== Material provided ==

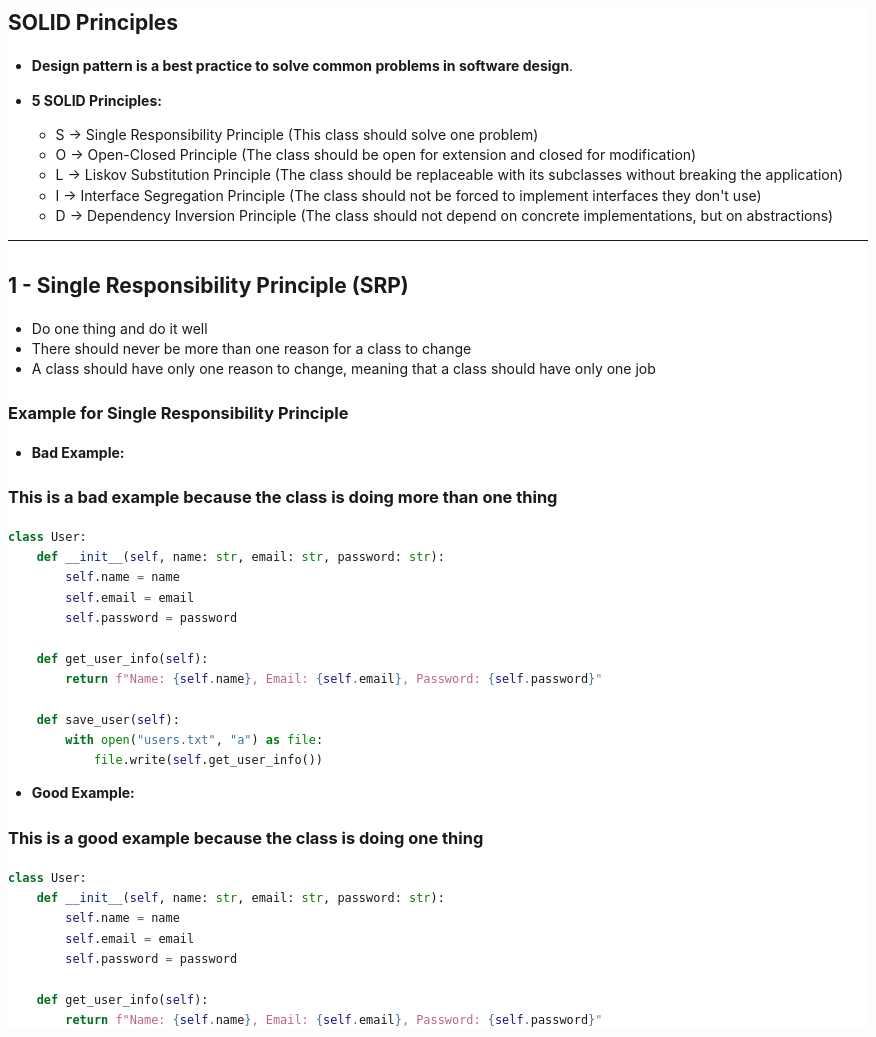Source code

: ## **SOLID Principles**

- **Design pattern is a best practice to solve common problems in software design**.

- **5 SOLID Principles:**
  - S -> Single Responsibility Principle (This class should solve one problem)
  - O -> Open-Closed Principle (The class should be open for extension and closed for modification)
  - L -> Liskov Substitution Principle (The class should be replaceable with its subclasses without breaking the application)
  - I -> Interface Segregation Principle (The class should not be forced to implement interfaces they don't use)
  - D -> Dependency Inversion Principle (The class should not depend on concrete implementations, but on abstractions)

---

## **1 - Single Responsibility Principle (SRP)**

- Do one thing and do it well
- There should never be more than one reason for a class to change
- A class should have only one reason to change, meaning that a class should have only one job

### Example for Single Responsibility Principle

- **Bad Example:**

### This is a bad example because the class is doing more than one thing

```python
class User:
    def __init__(self, name: str, email: str, password: str):
        self.name = name
        self.email = email
        self.password = password

    def get_user_info(self):
        return f"Name: {self.name}, Email: {self.email}, Password: {self.password}"

    def save_user(self):
        with open("users.txt", "a") as file:
            file.write(self.get_user_info())
```

- **Good Example:**

### This is a good example because the class is doing one thing

```python
class User:
    def __init__(self, name: str, email: str, password: str):
        self.name = name
        self.email = email
        self.password = password

    def get_user_info(self):
        return f"Name: {self.name}, Email: {self.email}, Password: {self.password}"
```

== Brief ==
Every line above that contains the word "Responsibility" should be reported.

== Answer section ==
  - S -> Single Responsibility Principle (This class should solve one problem)
## **1 - Single Responsibility Principle (SRP)**
### Example for Single Responsibility Principle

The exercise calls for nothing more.